Neo-Tokyo (commonly called Manie-Manie Monogatari) is a collection of three sci-fi stories, based on the stories of Taku Mayumura. "Labryinth Labyrithos", "The Running Man", and "Order To Stop Construction" were directed by Taro Rin, Yoshiaki Kawajiri, and Katsuhiro Otomo, respectively. Ranging from an abstract demented clown to malfunctioning robots, each of these short stories are sure to entertain.
The English title of Neo-Tokyo is misleading: It does not feature a city of that name, as Akira did, nor is it otherwise connected to the plot or universe of Akira. However, both the second two shorts of Neo-Tokyo and Akira itself feature a striking cyberpunk aesthetic. As Otomo was involved in producing both and directing Akira and the last short in Neo-Tokyo, this design style is very similar to that film (this is also true for the second short). Also, both films feature a consistently dark tone, despite the experimentalism of Neo-Tokyo's first short and the pointed satire of Neo-Tokyo's final short. While obstensibly quite different - and Neo-Tokyo easily being the less accessible of the two - I think fans of one should try the other.
It is said that humans fear what is different, and that such fears drive much of human behavior. Naoto and Nayao learned the brutal truth of this statement when they see the looks on their parents’ faces, the day they were sent to an isolated laboratory to live out their youth.
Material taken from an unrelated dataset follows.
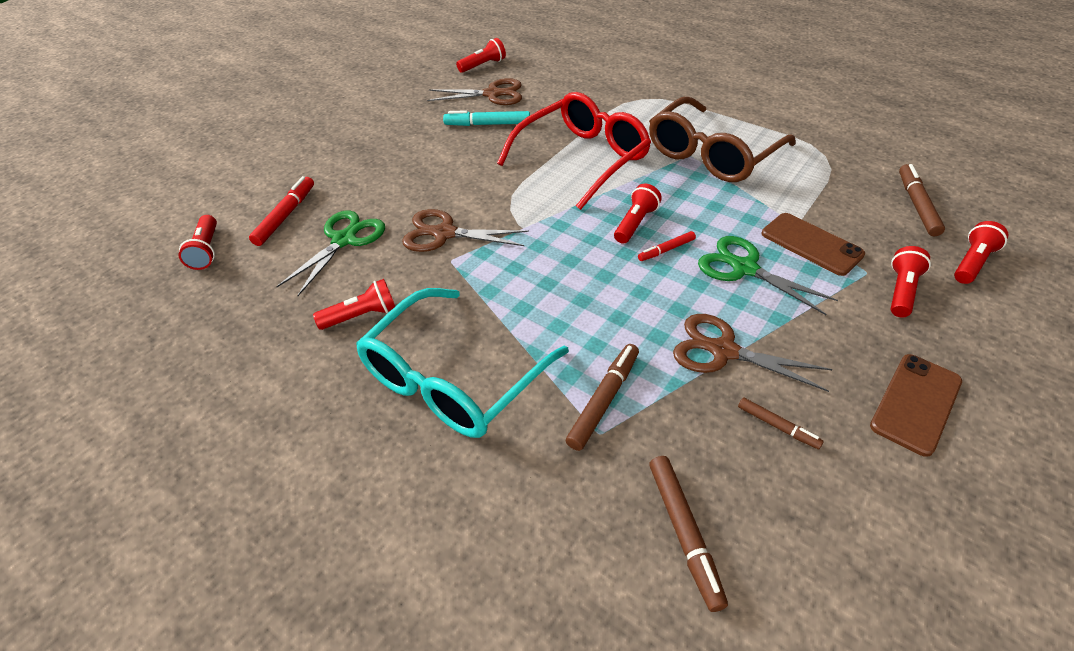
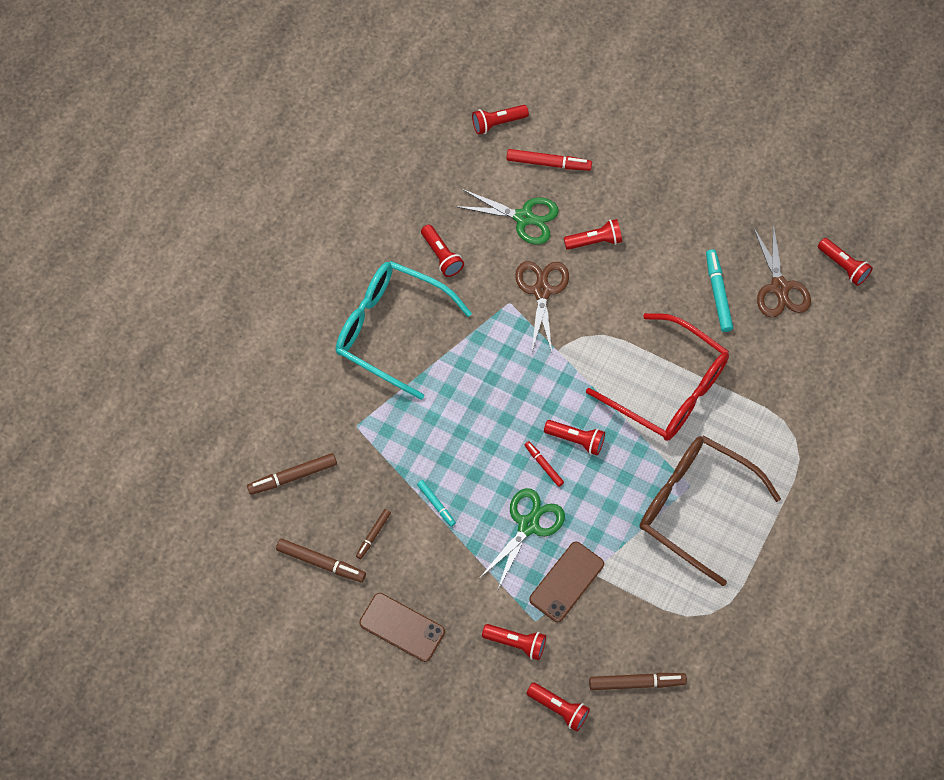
camera: 80 degrees right, 20 degrees up
brown marker [566,344,639,451] -> brown marker moved to [276,539,366,582]
brown scissors [673,314,833,392] -> turquoise marker [417,480,456,527]
none -> red flashlight [564,219,622,250]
Their crime? Possessing inherent psychic abilities. Yet now, the brothers have escaped and are at last free to experience the world, but they soon discover that their prison was also their protection from the outside world. The question is, are their powers more dangerous to themselves, or those around them?
I found myself thinking about Akira when watching NHG due to its similar psychic and doomsday-based story. Both anime get you to sympathize with the characters and wish them the best. NHG wont replace Akira but I really enjoyed it and am proud to call it a favorite.